Quando si parla della nascita dello Champagne la prima associazione mentale che si fa è con l’abate Dom Pérignon, ma ancora troppo poco si parla della donna che contribuito alla nascita del “moderno” metodo classico: Barbe-Nicole Ponsardin, meglio conosciuta col nome di vedova Clicquot. La lista delle cose che si devono a lei è lunga: il primo table de remuage, il primo champagne rosé per assemblaggio ma anche il primo champagne millesimato, oltre che la conquista del mercato russo, nonostante l’embargo di Napoleone.
Una storia rivoluzionaria
Madame Clicquot prese le redini aziendali della maison ad appena 27 anni alla morte del marito. Ma la sua non fu una vita facile.
Parliamo di circa due secoli fa, quando saper leggere e scrivere per una donna era già un atto rivoluzionario. Così giovanissima e con una figlia al seguito, prima dovette convincere il suocero a lasciarle il comando e non vendere le quote ai bramosi vicini, tra cui un certo Moët, attirandosene le antipatie. Poi provò a raggirare le regole napoleoniche che vietavano ad una donna di governare una cantina, fino a subire anche un processo per condotta disonorevole.

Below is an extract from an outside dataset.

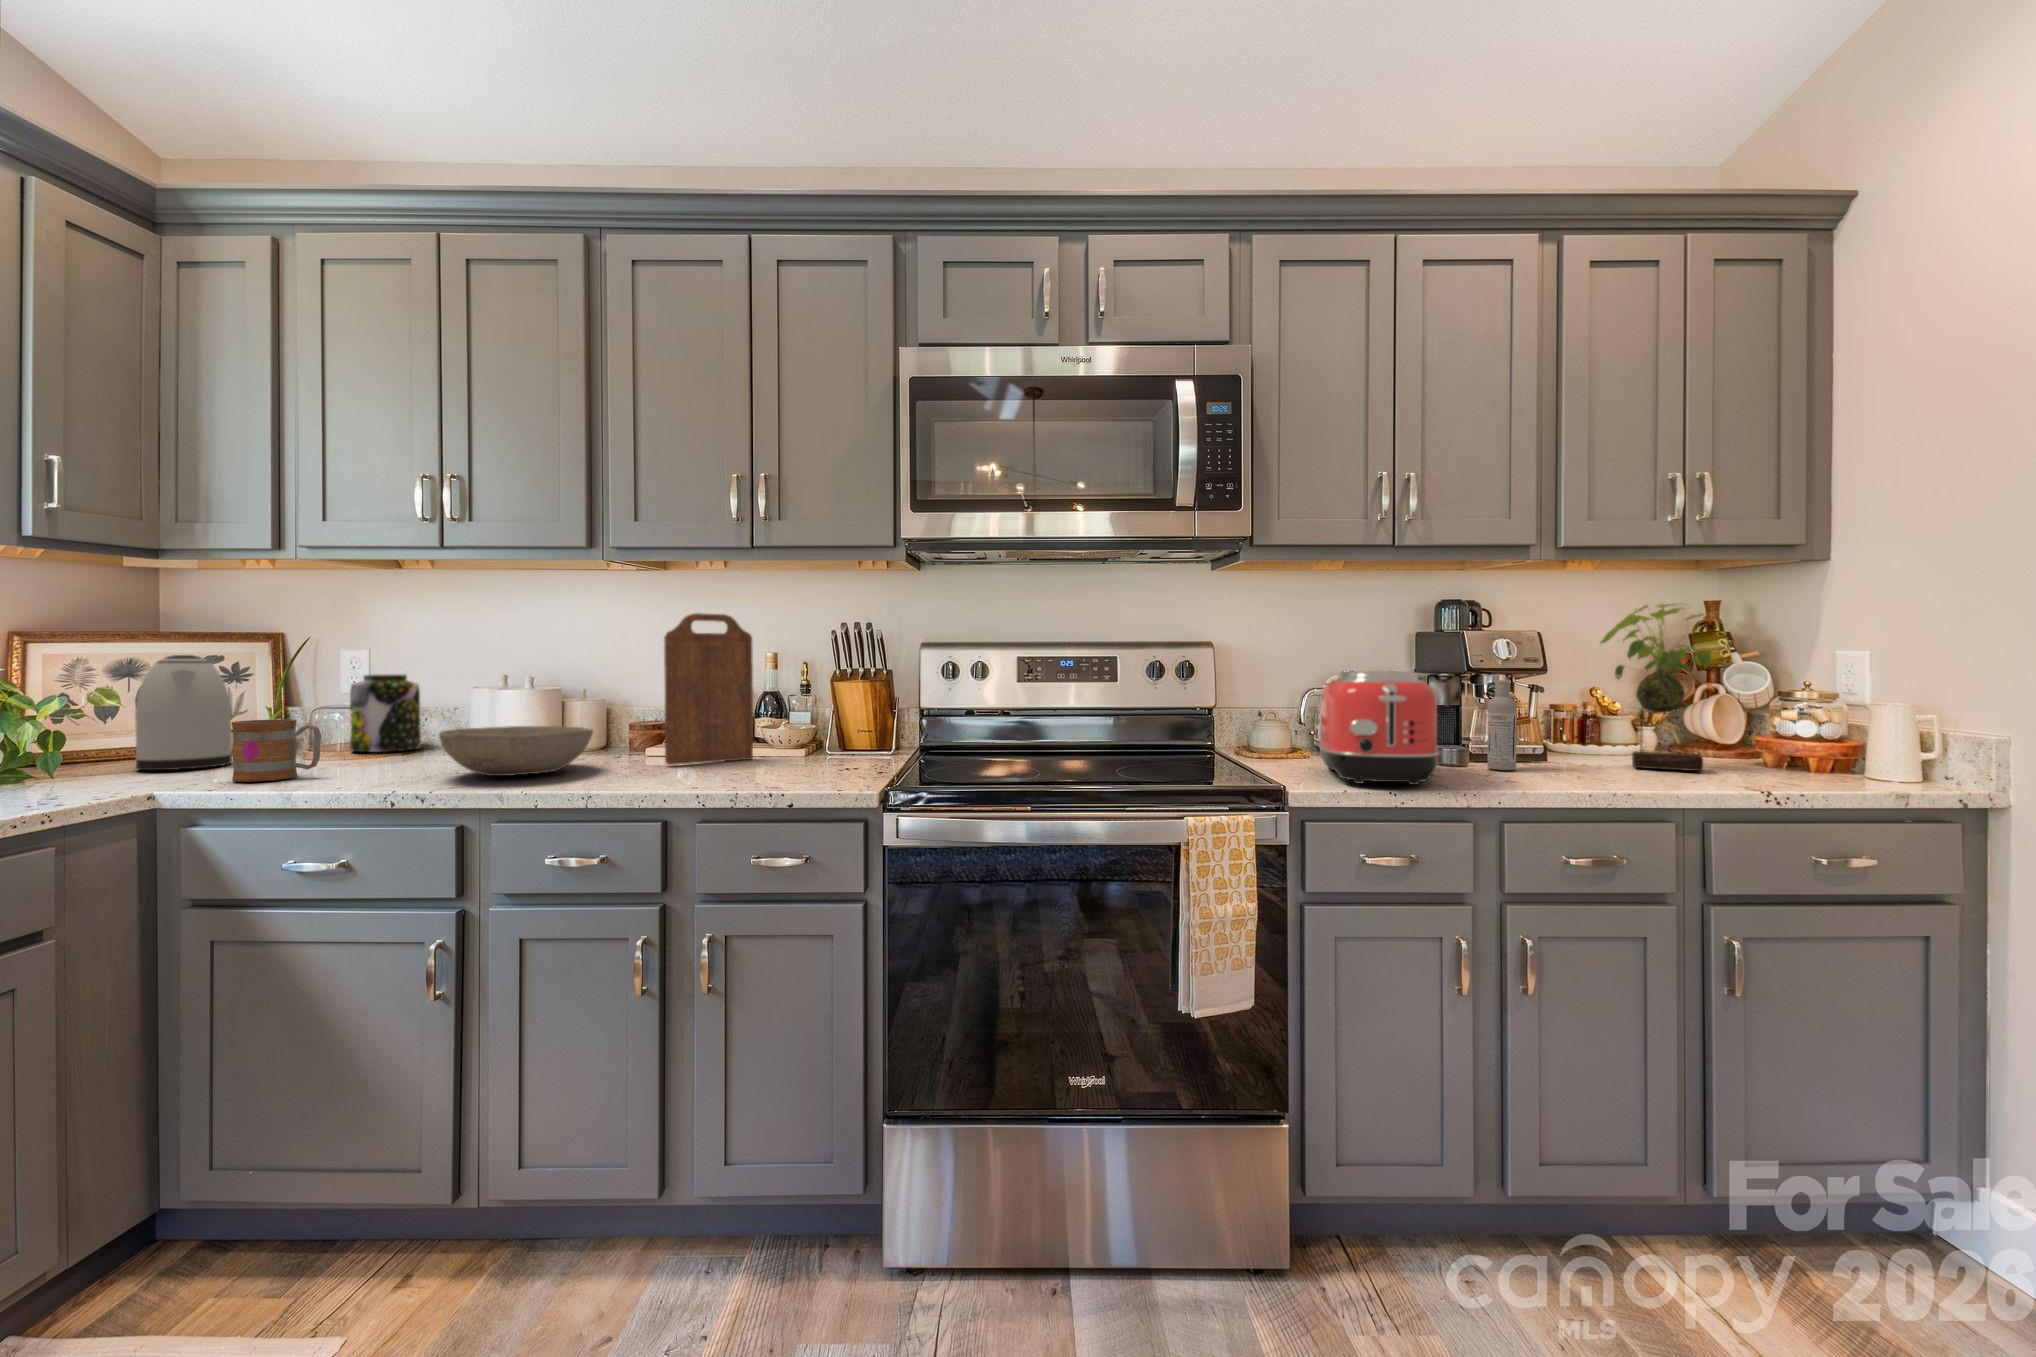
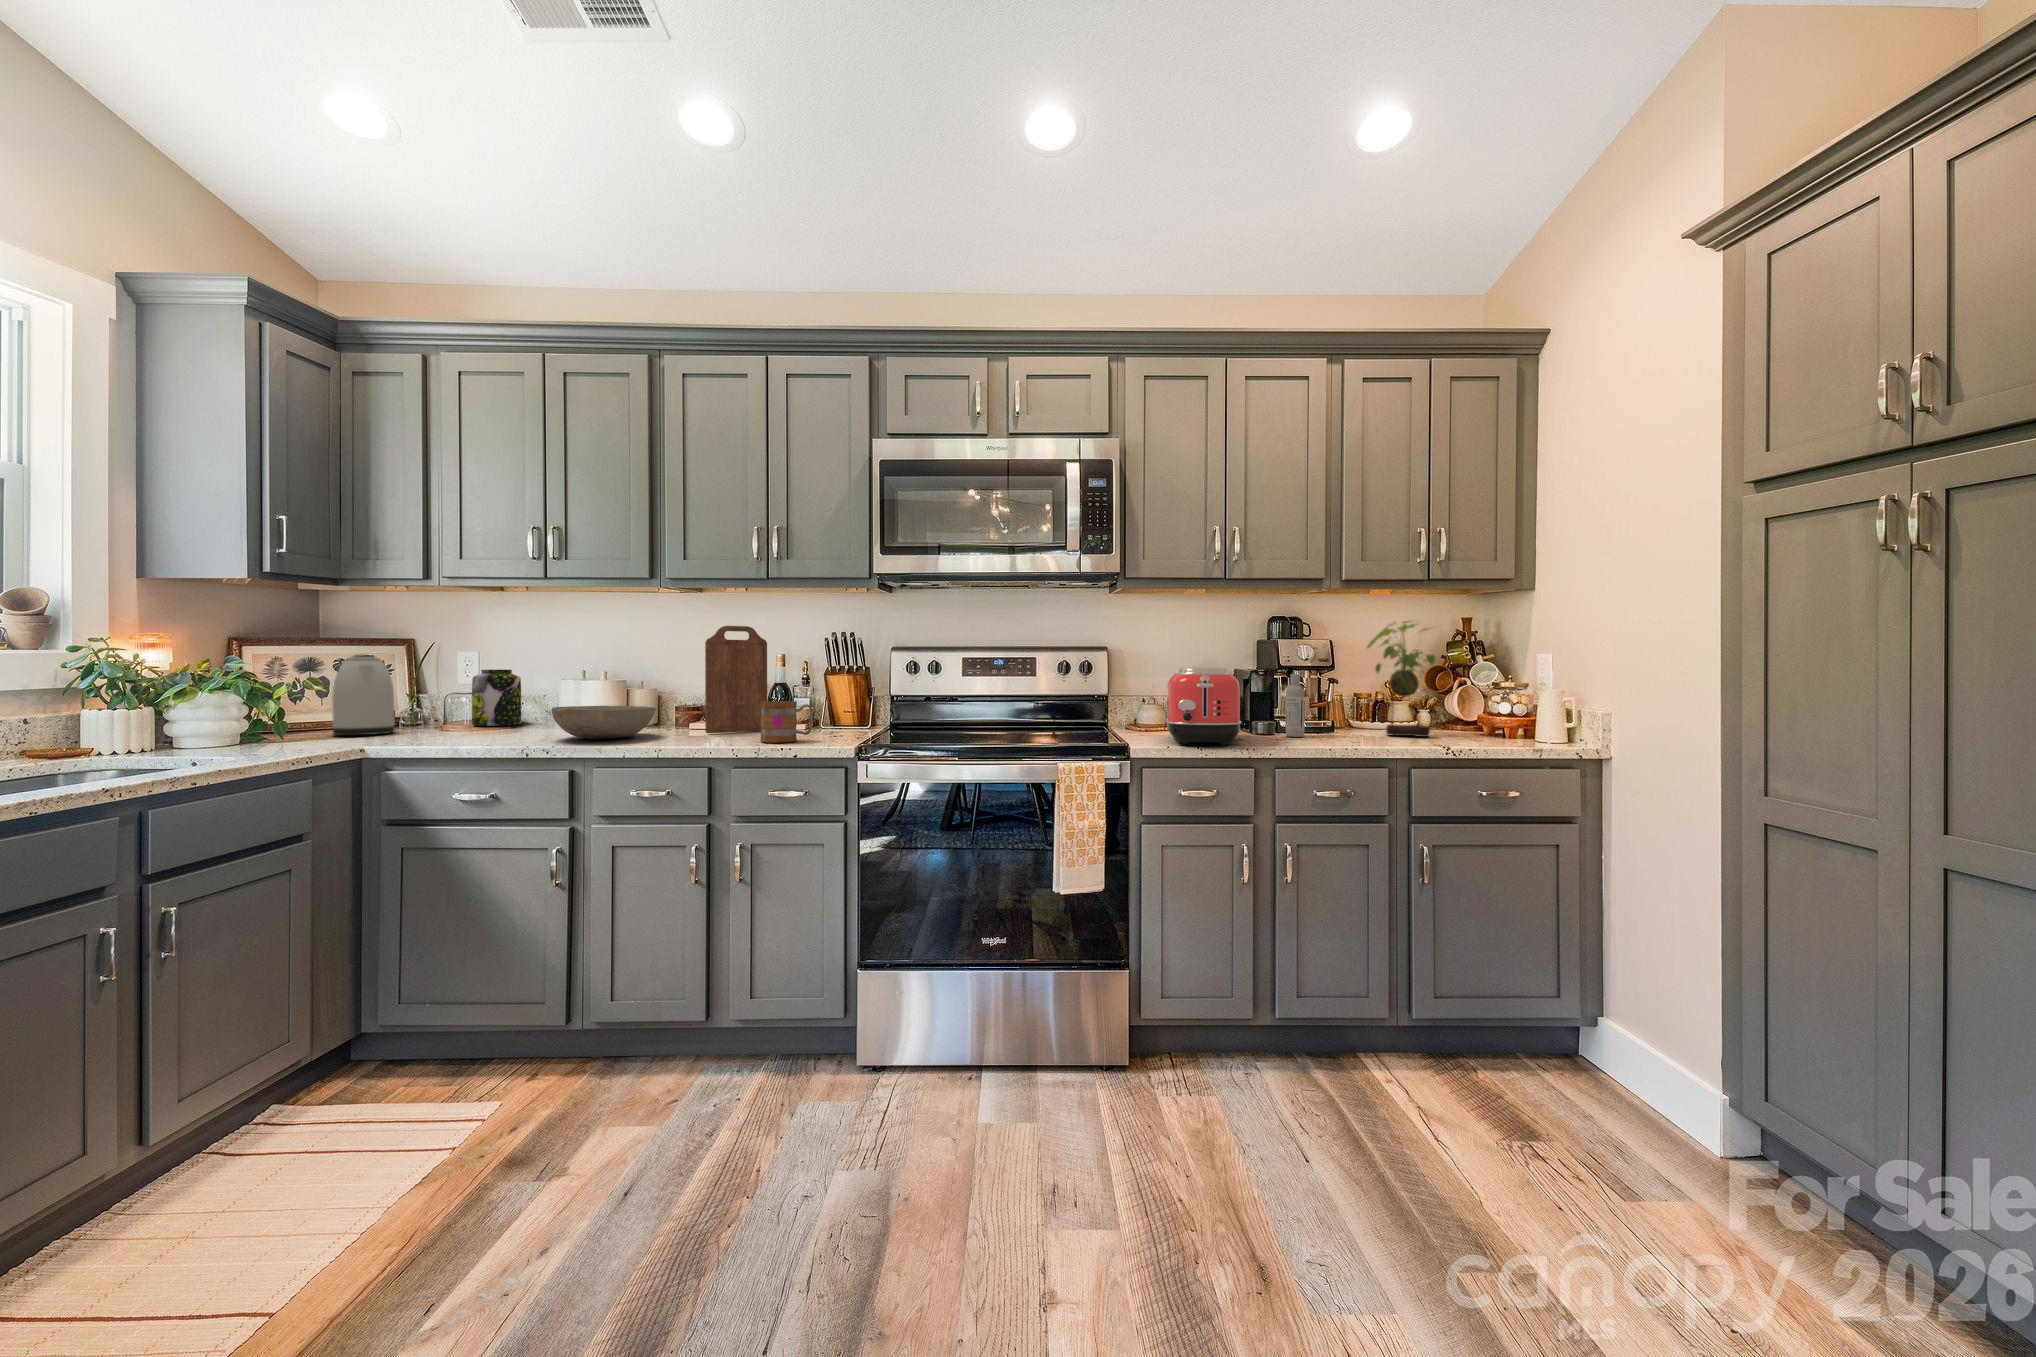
mug: present [232,719,321,782] -> present [760,701,813,743]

La sua storia imprenditoriale e personale è diventata anche un film – Widow Clicquot di Thomas Napper - presentato in anteprima all’ultima edizione della Festa del Cinema di Roma, ma ancora non arrivato al cinema.
L’invenzione dello Champagne moderno
Tra le invenzioni più sorprendenti di Madame Clicquot, il table de remuage: il metodo usato ancora oggi anche in Italia che, attraverso una precisa rotazione manuale di ogni bottiglia di bollicine, consente di farla passare da una posizione orizzontale a una verticale a testa in giù. In questo modo il deposito, dovuto alla rifermentazione e all’affinamento sui lieviti, scende nel collo della bottiglia e diventa più semplice eliminarlo insieme al tappo provvisorio.
Il sistema permise alla vedova Clicquot di chiarificare lo champagne e ottenere maggiore successo dei suoi concorrenti sul mercato. Ma anche nella Francia della égalité certe cose non venivano perdonate, soprattutto se a farle era una donna. Da qui il processo che la Grand Dame dovette subire con accuse anche molto personali, legate proprio al suo sesso e all’aver intrapreso una relazione, nonostante la sua condizione di vedovanza. Che a pensarci è una contraddizione in termini. Ma tant’è.
L’invenzione dello Champagne rosé per assemblaggio
A raccontare la vedova a livello produttivo ci pensano, ancora oggi, i suoi vini. O meglio, quelli che la maison Veuveu Clicquot continua a produrre seguendo le sue intuizioni. Uno in particolare: la Grande Dame Rosé.
«L’ultima annata - la 2015 - rappresenta l’essenza di Madame Clicquot: la perfetta espressione della sua forza d’animo, della sua energia, creatività e, soprattutto, del suo amore per il Pinot Noir», racconta lo chef de cave della Maison Didier Mariotti che svela come la vedova «sfidò i metodi convenzionali assemblando il vino rosso, proveniente dall’amata Parcelle di Clos Colin, con i suoi vini bianchi». Un’intuizione che dapprima le attirò prima le critiche degli altri produttori e che oggi le vale il titolo di ideatrice del primo champagne Rosé per assemblaggio della storia.
«Prima della pionieristica innovazione di Madame Clicquot» continua Mariotti «la tonalità rosa degli altri champagne Rosé era un “rosé de teinte”, che si otteneva con un’infusione di vino bianco, sambuco e uva nera. Madame Clicquot, che amava i colori, era attratta da quel rosa, ma era determinata a trovare un metodo alternativo per ottenere la stessa tonalità, senza compromettere la qualità del suo champagne. Ecco come nacque l’idea di assemblare il suo vino rosso di Bouzy con i vini bianchi. Il risultato fu una vera rivelazione». Come d’altronde tutta la sua vita.